Моё сознание отключалось часа на полтора после шести утра, потом еще на часок после обеда. Я не мог контролировать похожие на обморок погружения в сон, прозрачный, мелодичный, безвременный и бесчувственный. Когда я чего-то не могу контролировать, меня это начинает беспокоить. С другой стороны, новые ощущения привнесли в сломанный порядок жизни сладкую тайну, которую не надо разгадывать. Это, как нежданное счастье, - сходит с небес прямо в сердце, пронизывает до самой бездонной глубины, и ты просто проживаешь это мгновение, как младенец материнский поцелуй - тебе очень хорошо, и довольно...
Весь день я двигался как привидение, мой заботливый ангел хранитель водил меня таинственными тропинками, только и оставалось, что подчиняться и терпеливо ждать перемен. По большей части я гулял по улицам, примыкал к экскурсиям, сидел в кафе, иногда садился в электричку, выходил по звонку, раздававшемуся в голове, погружался в лес, выходил на берег речки или озера, сидел, любуясь незамысловатой красотой пейзажа, в голове тренькал сигнал, я послушно вставал и возвращался в город, на свою улицу, в свой двор. Иногда меня заносило в гости к друзьям, отвечал на вопросы, что-то ел, что-то пил, делился новостями, слушал музыку и сплетни... Только мои автоматические действия совершенно не затрагивали ту невидимую работу, которая творилась внутри меня.
Зато с наступлением полуночи меня наполнял первозданный покой, наверное в таком проживал Адам в раю, потому что держался он на незыблемом основании Божьего промысла, отеческой заботы о тебе. Оттуда, из глубины райского покоя, выплескивались приливы света, всплывали чудные воспоминания, звучали слова, музыкальные аккорды, иногда - целые поэмы, рассказы, фильмы, реальные истории из прошлого, причем не только моего, а неизвестно чьего, только настолько живые, что в их истинности не приходилось сомневаться. Это было забавно, поучительно и... необычно, потому что на грани безумия, яви и небытия, на границе тьмы и света.

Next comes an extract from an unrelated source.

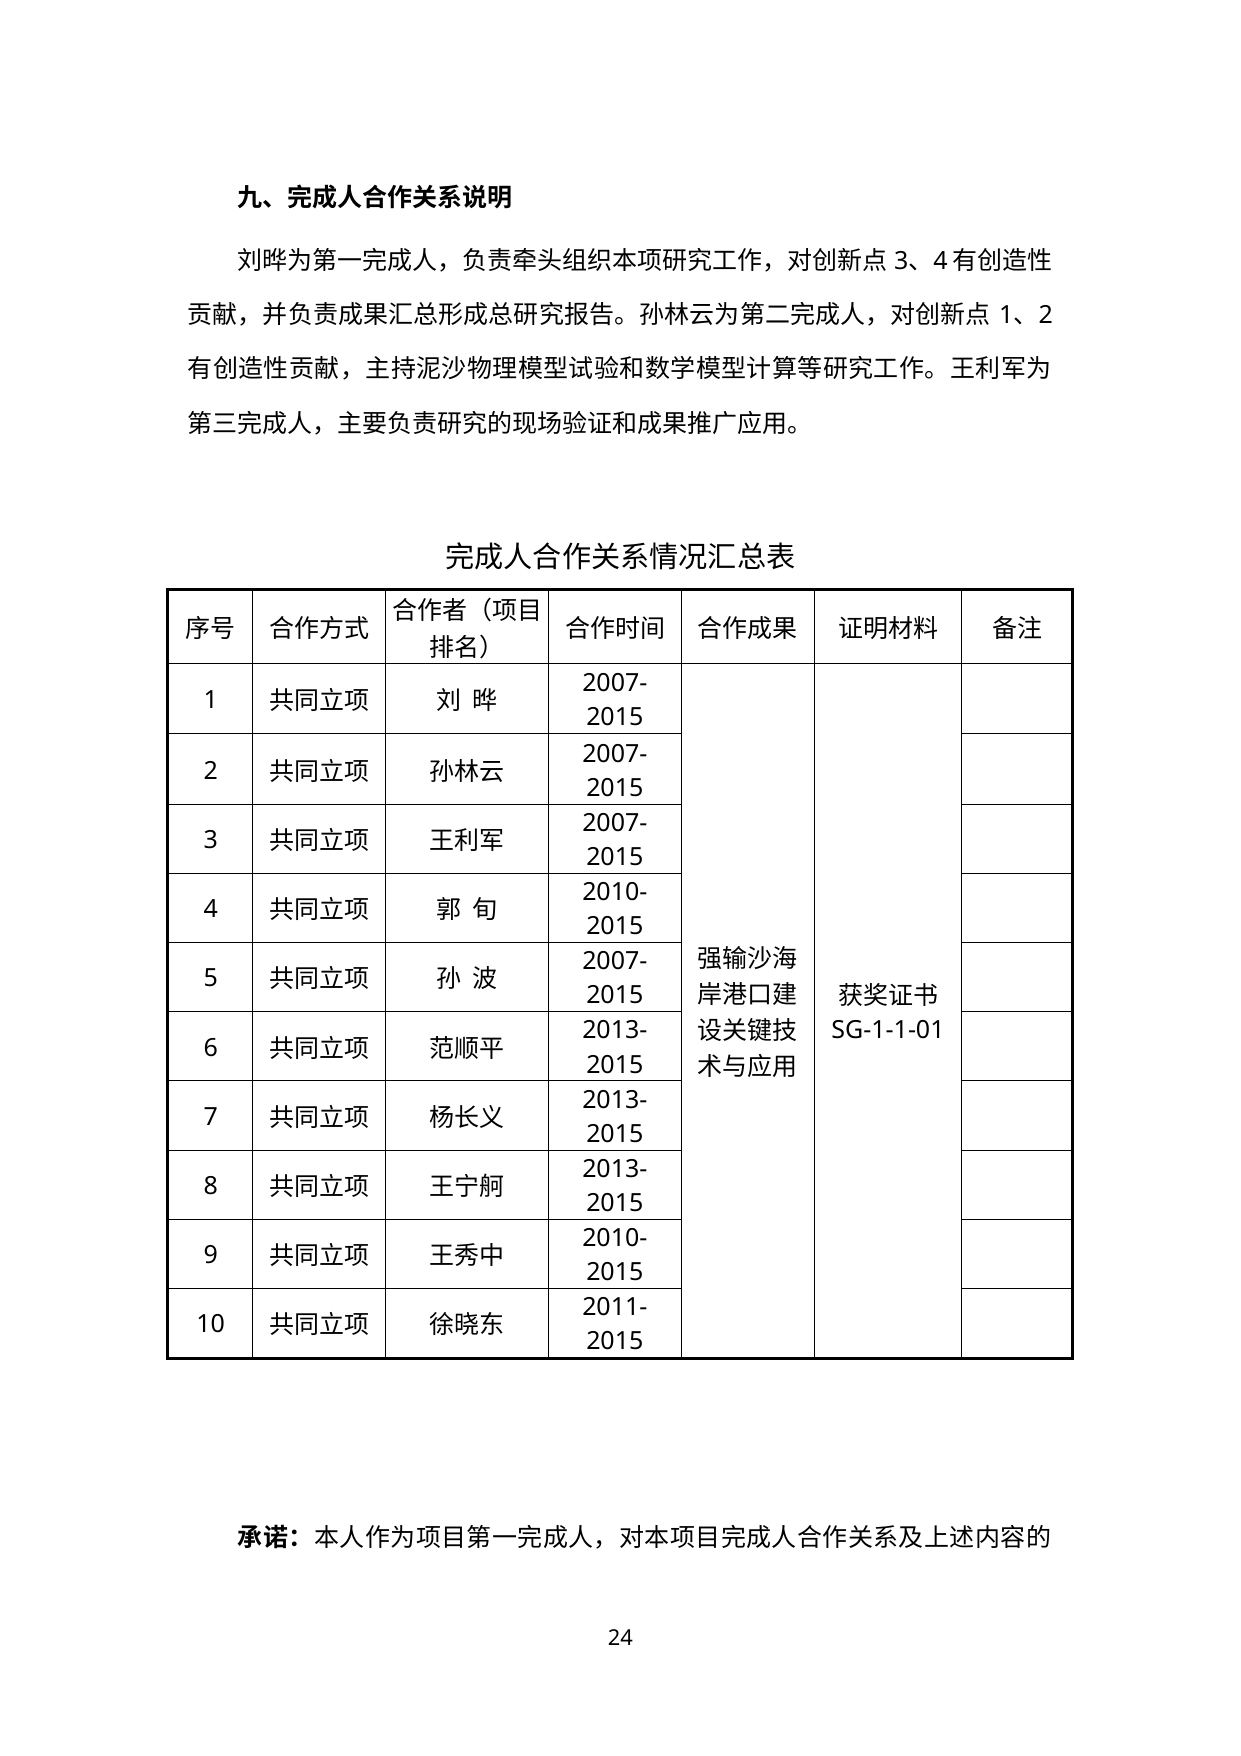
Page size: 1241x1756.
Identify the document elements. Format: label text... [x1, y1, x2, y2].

Иногда из пульсирующего светом эфира материализовались вполне понятные метафоры, воплощенные в зримые образы. Так, однажды моя душа предстала пред моим внутренним взором в виде сгустка света, заросшего толстой грубой коростой - такой, должно быть, покрываются тела прокаженных. К горлу подкатил комок, дыхание пресеклось, сердце остановилось, холодный ужас охватил от макушки до пят. Видеть своё сокрытое душевное уродство - это, оказывается, то еще испытание. Но, что это! Грубая ткань обугленных струпьев с каждым молитвенным вздохом, с каждым днем, проведенным в смиренном покое, с каждой исповедью и причастием, размягчалась, отслаивалась, и вот уже на месте рубцов появлялась новая ткань, покрывающая тело души - прозрачная для проникновения света, изначально заложенного в мою сущность еще до рождения. Душа оживала! И я вместе с ней будто рождался заново. Упавшие наземь струпья прежней души легко узнавались: вот это - бизнес ради наживы, этот ошметок - погоня за наслаждением тела, это - и вовсе обыкновенный бытовой разврат, а вот и страх потери материальных благ. Какая же, однако, гадость! Конечно, эти гнусные пелены, пленившие душу, превратили меня самого в подобие робота или зомби, да что там - в живого мертвеца!